Question : Mais il a été exclu à la cour constitutionnelle?


F.S.I : En droit, il existe ce qu’on appelle le parallélisme des formes. Celui qui nomme, c’est celui qui peut mettre fin au mandat. Le président Bousry a été élu et certes ceux qui l’ont élu peuvent mettre fin à son mandat. Mais puisque ce n’est pas eux qui ont nommé Bousry comme membre de la cour, ils ne peuvent en aucun cas l’enlever de la cour. Il appartient à l’autorité qui l’a nommé de mettre fin à son mandat. Les membres d’une cour ne peuvent pas mettre fin au mandat d’un membre de la cour. Autant on pourrait comprendre que cette haute juridiction aurait mis fin au mandat de président de la cour mais pas au mandat de membre de cette cour. Il me semble qu’il n’est pas en droit possible qu’il le fasse.

 

Question : Et l’actualité, c’est aussi à la loi sur les pratiques religieuses dans le pays ?

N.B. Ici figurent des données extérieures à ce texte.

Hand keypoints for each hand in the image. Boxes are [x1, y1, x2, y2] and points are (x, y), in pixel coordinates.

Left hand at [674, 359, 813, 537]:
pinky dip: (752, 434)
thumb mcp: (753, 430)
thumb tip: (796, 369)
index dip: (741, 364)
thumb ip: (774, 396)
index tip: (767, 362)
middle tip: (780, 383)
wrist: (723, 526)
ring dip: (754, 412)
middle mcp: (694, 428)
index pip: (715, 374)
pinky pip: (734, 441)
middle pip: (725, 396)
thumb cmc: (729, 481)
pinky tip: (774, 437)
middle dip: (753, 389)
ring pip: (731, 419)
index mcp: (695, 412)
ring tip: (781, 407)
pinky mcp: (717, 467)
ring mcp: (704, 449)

F.S.I : Je suis respectueux de la liberté de conscience. La constitution comorienne garantit la liberté de conscience. En revanche ce qui est interdit, c’est le prosélytisme, c’est de faire campagne pour une autre religion. C’est ce qui est interdit par le code pénal. Maintenant qu’un chiite reste chez lui et qu’il fasse ses pratiques, il a parfaitement le droit. C’est le prosélytisme du chiisme qu’on doit combattre comme le prosélytisme du Wahhabisme. Il faudrait attirer l’attention des comoriens que le Wahhabisme n’est pas compatible avec la culture comorienne. Il est contraire aux mœurs des Comores. Je voudrai inviter avec une grande vigilance pour ceux qui veulent nous dicter des comportements contraires à notre civilisation, contraires à nos convictions. Même si effectivement ces courants Wahhabites sont financés par des courants similaires étrangers.

 

On doit rester vigilant puisqu’on a vu que le Wahhabisme était capable du pire dans d’autres contrées. Je pense que notre islam vanillé est parfaitement conforme à notre civilisation et à notre culture. Il faudrait expliquer aux comoriens qu’il ne s’agit pas de faire la chasse aux autres consciences, qu’à chacun sa conscience, à chacun sa religion et à chacun sa pratique. Et que ces pratiques privées restent dans le privé. Mais dès lors qu’on est dehors, on doit être respectueux de notre religion qui a été fixée non seulement par la constitution mais également par cette loi.